# How did they get the piano there?



## erica-grace (Feb 14, 2019)

Beautiful.



Ok, that's just the video, while the recording is from elsewhere. I mean, where are the microphones, right?
Besides, those aren't forest acoustics  
And how did they get the piano there?


----------



## Kuusniemi (Feb 15, 2019)

I'm more curious about how much red tape went into getting the piano here:


----------



## rottoy (Feb 15, 2019)

erica-grace said:


> Beautiful.
> 
> 
> 
> ...



I'm surprised at how much it disturbs me to HEAR the piano reverberating 
in a small/medium sized room while SEEING the piano out in the forest.


----------



## d.healey (Feb 15, 2019)

_The Piano Guys had long dreamed of putting a grand piano up on the Great Wall and after much hard work, it happened. The Piano Guys were given permission by the Chinese government to film a video on the portion of the  Great Wall called Huangyaguan. And that’s when the really hard work began... Do you know what it takes to put a piano on one of the seven wonders of the world? Some 60 people raising it up.

https://blogs.voanews.com/music/2013/10/16/the-piano-guys-scale-the-great-wall-of-china/_


----------



## erica-grace (Feb 15, 2019)

Kuusniemi said:


> I'm more curious about how much red tape went into getting the piano here:



I'm even more curious about why there is no lid!


----------



## David Cuny (Feb 17, 2019)

I can't imagine _why_ you'd have a real piano there.

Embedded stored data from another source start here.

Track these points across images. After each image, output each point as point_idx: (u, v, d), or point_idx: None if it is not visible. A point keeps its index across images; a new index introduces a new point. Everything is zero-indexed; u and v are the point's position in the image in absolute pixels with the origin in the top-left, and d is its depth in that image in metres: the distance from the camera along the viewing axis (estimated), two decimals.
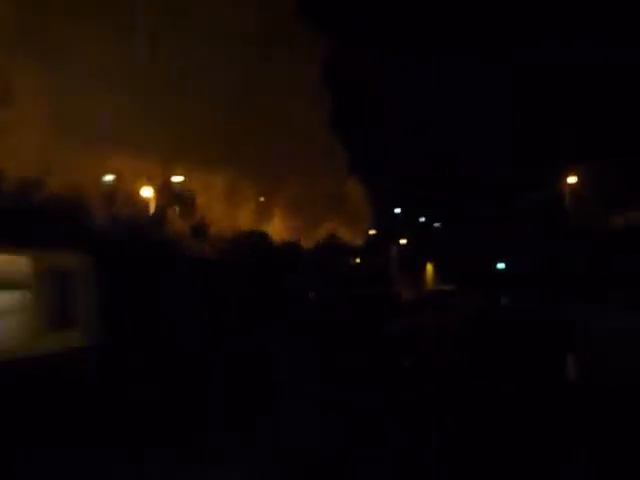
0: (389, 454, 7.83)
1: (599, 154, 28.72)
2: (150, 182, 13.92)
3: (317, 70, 14.59)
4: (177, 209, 13.93)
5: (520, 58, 32.58)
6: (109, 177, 12.40)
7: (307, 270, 19.35)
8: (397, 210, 42.75)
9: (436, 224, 47.65)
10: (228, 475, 7.33)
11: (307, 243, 19.17)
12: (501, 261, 37.60)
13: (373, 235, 29.36)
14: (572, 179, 31.93)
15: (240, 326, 13.10)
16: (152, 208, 15.99)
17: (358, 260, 31.68)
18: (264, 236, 16.60)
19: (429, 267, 44.71)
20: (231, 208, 13.75)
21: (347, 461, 7.69)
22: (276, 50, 12.92)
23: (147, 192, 17.17)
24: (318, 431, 9.05)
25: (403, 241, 42.14)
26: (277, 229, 17.26)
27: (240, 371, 11.36)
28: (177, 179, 16.13)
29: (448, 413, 9.64)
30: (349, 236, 21.82)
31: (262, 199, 15.97)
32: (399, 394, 11.14)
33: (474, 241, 39.50)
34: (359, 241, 23.34)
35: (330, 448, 8.26)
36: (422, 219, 46.72)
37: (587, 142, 29.10)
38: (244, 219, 14.87)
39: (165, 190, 14.21)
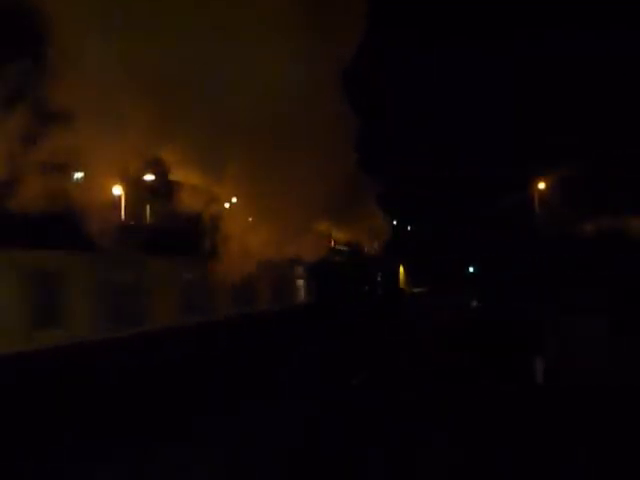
0: None
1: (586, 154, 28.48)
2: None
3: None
4: None
5: (522, 50, 32.24)
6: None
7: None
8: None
9: (409, 227, 47.77)
10: None
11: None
12: (472, 264, 37.89)
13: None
14: (541, 185, 32.35)
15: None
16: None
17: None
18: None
19: (401, 269, 44.91)
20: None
21: None
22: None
23: (117, 190, 17.19)
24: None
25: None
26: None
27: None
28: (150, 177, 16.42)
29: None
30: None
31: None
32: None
33: (449, 243, 39.60)
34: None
35: None
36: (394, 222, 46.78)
37: (572, 144, 28.98)
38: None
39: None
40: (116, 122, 9.84)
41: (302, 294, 21.36)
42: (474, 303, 29.01)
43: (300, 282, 21.24)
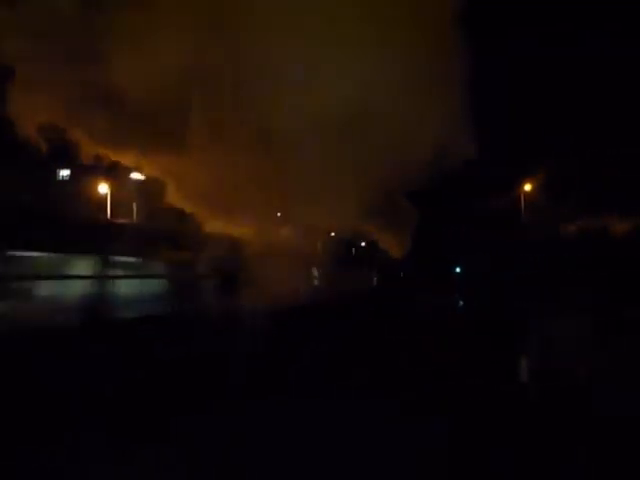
0: None
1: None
2: None
3: None
4: None
5: (515, 50, 31.87)
6: None
7: None
8: None
9: None
10: None
11: None
12: (459, 264, 38.03)
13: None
14: (527, 186, 32.55)
15: None
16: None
17: None
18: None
19: None
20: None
21: None
22: None
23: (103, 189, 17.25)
24: None
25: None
26: None
27: None
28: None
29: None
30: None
31: None
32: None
33: (439, 242, 39.58)
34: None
35: None
36: None
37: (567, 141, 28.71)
38: None
39: None
40: None
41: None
42: (460, 303, 29.13)
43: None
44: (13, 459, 7.34)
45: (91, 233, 17.74)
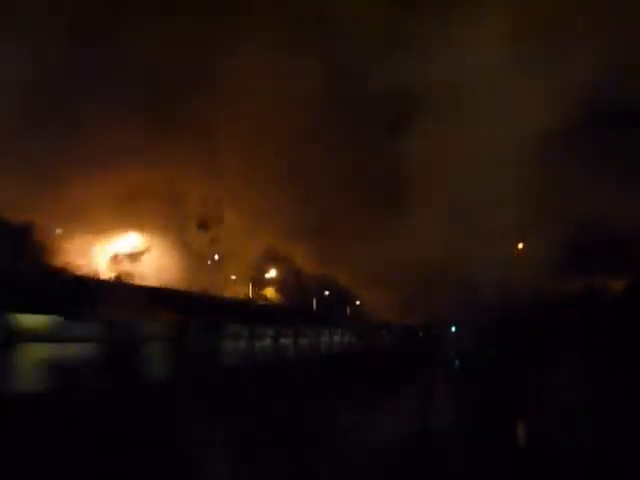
0: None
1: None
2: None
3: None
4: None
5: None
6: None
7: None
8: None
9: None
10: None
11: None
12: (454, 324, 37.72)
13: None
14: (520, 245, 32.53)
15: None
16: None
17: None
18: None
19: None
20: None
21: None
22: None
23: None
24: None
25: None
26: None
27: None
28: None
29: None
30: None
31: None
32: None
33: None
34: None
35: None
36: None
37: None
38: None
39: None
40: None
41: None
42: (457, 362, 28.88)
43: None
44: None
45: None
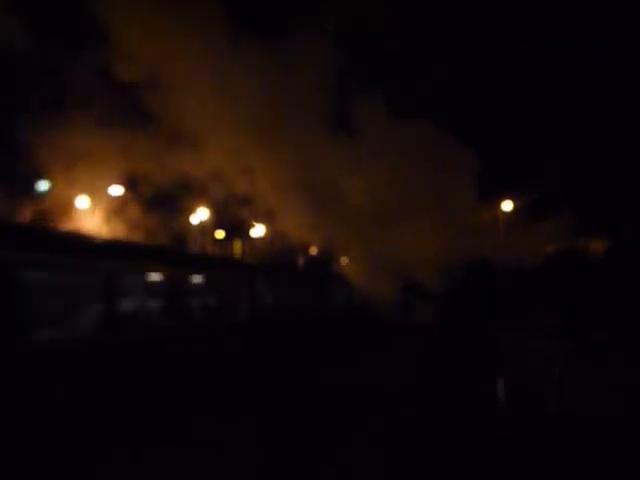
0: None
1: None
2: None
3: None
4: None
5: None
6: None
7: None
8: None
9: None
10: None
11: None
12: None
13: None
14: (507, 206, 32.47)
15: None
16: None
17: None
18: None
19: None
20: None
21: None
22: None
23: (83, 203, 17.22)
24: None
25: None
26: None
27: None
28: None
29: None
30: None
31: None
32: None
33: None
34: None
35: None
36: None
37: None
38: None
39: None
40: None
41: None
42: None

Given that they're doing shoots around the world, creating a https://partyprops.com/prop/baby-grand-piano/ (prop piano) would make sense - all it would need are keys that could be "played".

It's no more of a cheat than "playing" an electric cello that's not amplified.


----------



## erica-grace (Feb 17, 2019)

I thought about the possibility of them using a prop piano, and you could be right. But if you take a look at the videos, let's say the TS vid here starting at about 1:29



That does not look like a prop piano.


----------



## David Cuny (Feb 17, 2019)

erica-grace said:


> That does not look like a prop piano.


Sorry, you're right - I've no doubt that it isn't.

It just surprises me that the _didn't_ use one.

More power to them, I suppose. You get people like me thinking _"That can't be a real piano"_, then *Boom*, open the lid.

Then you spend the rest of the video thinking of the poor piano tuner who get the piano after the shoot, and the liability insurance costs.


----------